Let's be honest—this trope is a mood. Healing after 'the one that got away' leaves for good hits differently than a standard breakup arc because the door is slammed shut. No hope. I've noticed it often follows a specific rhythm in fiction: first, a hollow numbness where the protagonist goes through motions (work, fake smiles, empty rooms). Then, the narrative forces a confrontation with the past, not through reunion, but through objects, places, or new people who mirror old wounds.

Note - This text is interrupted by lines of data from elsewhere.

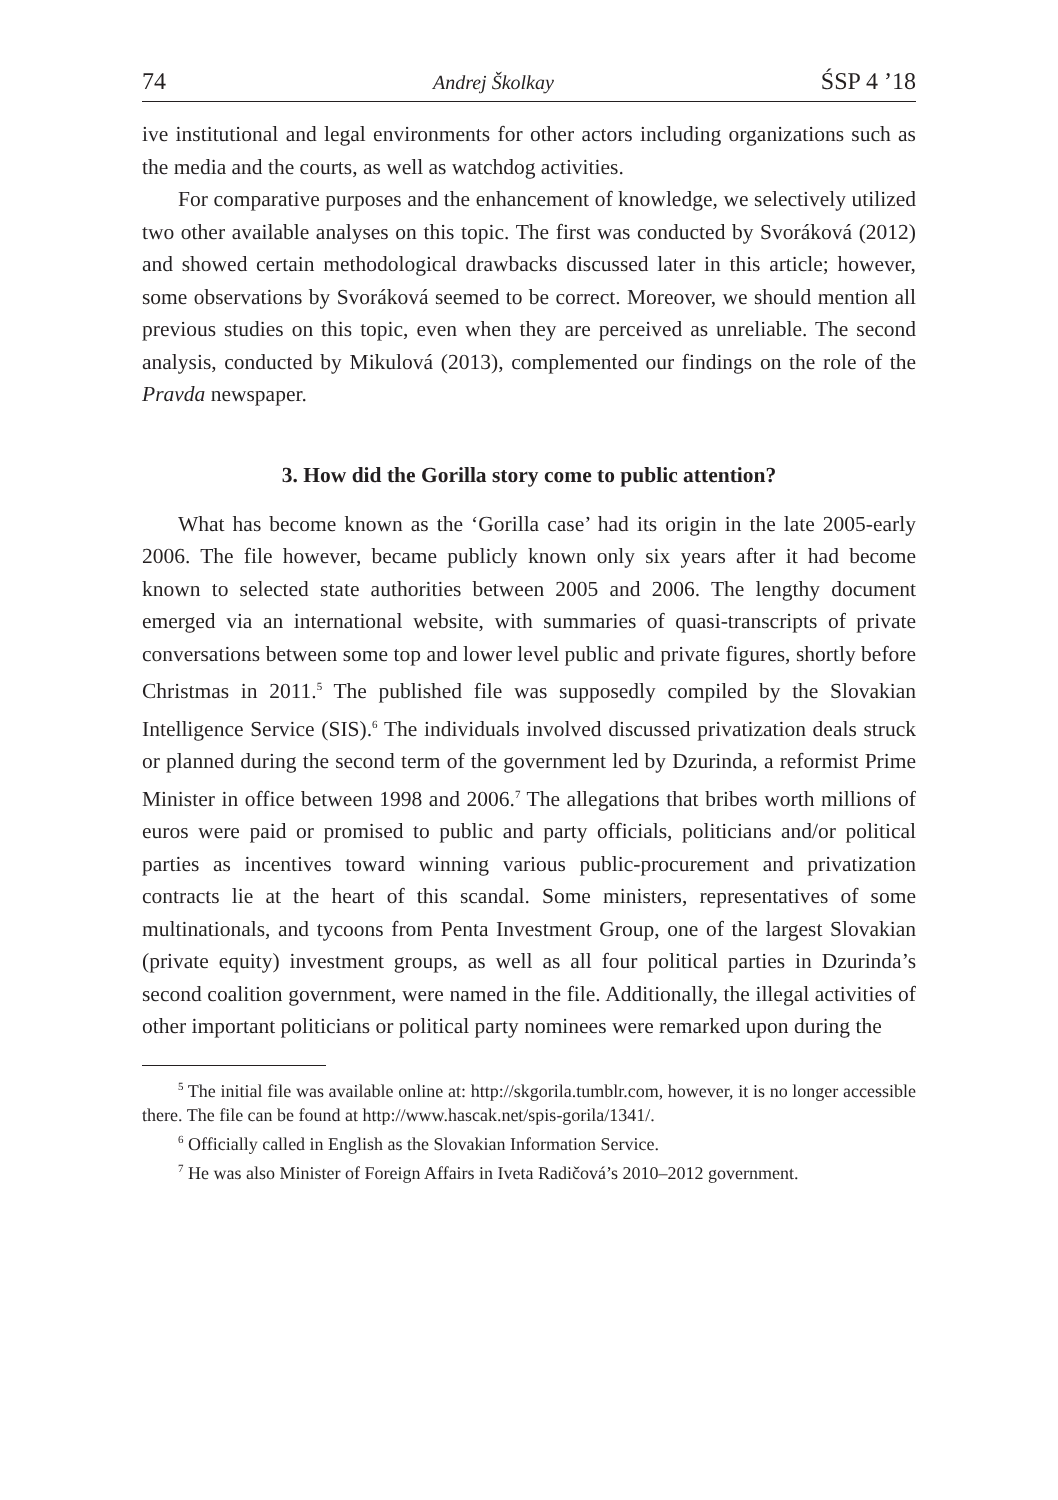74 Andrej Školkay ŚSP 4 ’18
ive institutional and legal environments for other actors including organizations such as the media and the courts, as well as watchdog activities.
For comparative purposes and the enhancement of knowledge, we selectively utilized two other available analyses on this topic. The first was conducted by Svoráková (2012) and showed certain methodological drawbacks discussed later in this article; however, some observations by Svoráková seemed to be correct. Moreover, we should mention all previous studies on this topic, even when they are perceived as unreliable. The second analysis, conducted by Mikulová (2013), complemented our findings on the role of the Pravda newspaper.
3. How did the Gorilla story come to public attention?
What has become known as the ‘Gorilla case’ had its origin in the late 2005-early 2006. The file however, became publicly known only six years after it had become known to selected state authorities between 2005 and 2006. The lengthy document emerged via an international website, with summaries of quasi-transcripts of private conversations between some top and lower level public and private figures, shortly before Christmas in 2011.<sup>5</sup> The published file was supposedly compiled by the Slovakian Intelligence Service (SIS).<sup>6</sup> The individuals involved discussed privatization deals struck or planned during the second term of the government led by Dzurinda, a reformist Prime Minister in office between 1998 and 2006.<sup>7</sup> The allegations that bribes worth millions of euros were paid or promised to public and party officials, politicians and/or political parties as incentives toward winning various public-procurement and privatization contracts lie at the heart of this scandal. Some ministers, representatives of some multinationals, and tycoons from Penta Investment Group, one of the largest Slovakian (private equity) investment groups, as well as all four political parties in Dzurinda’s second coalition government, were named in the file. Additionally, the illegal activities of other important politicians or political party nominees were remarked upon during the
<sup>5</sup> The initial file was available online at: http://skgorila.tumblr.com, however, it is no longer accessible there. The file can be found at http://www.hascak.net/spis-gorila/1341/.
<sup>6</sup> Officially called in English as the Slovakian Information Service.
<sup>7</sup> He was also Minister of Foreign Affairs in Iveta Radičová’s 2010–2012 government.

What's fascinating is how the 'healing' is rarely clean. In 'Normal People', Connell's grief after Marianne leaves for Sweden isn't about grand gestures; it's in the quiet disintegration of his daily life, the inability to write. The story suggests healing begins only when he stops trying to replicate their bond and instead sits with the absolute absence. Similarly, in many webnovels with a 'left forever' tag, the healing is tied to a brutal identity shift—the protagonist who was defined by the relationship has to dismantle that self entirely. Sometimes it's ugly, involving self-destruction before rebuilding.
The most satisfying versions for me aren't where they 'move on' to a better love, but where they build a life that's structurally different, where the faded love becomes a permanent, quiet scar rather than an open wound. The happiness afterward feels earned precisely because it doesn't try to replace what was lost.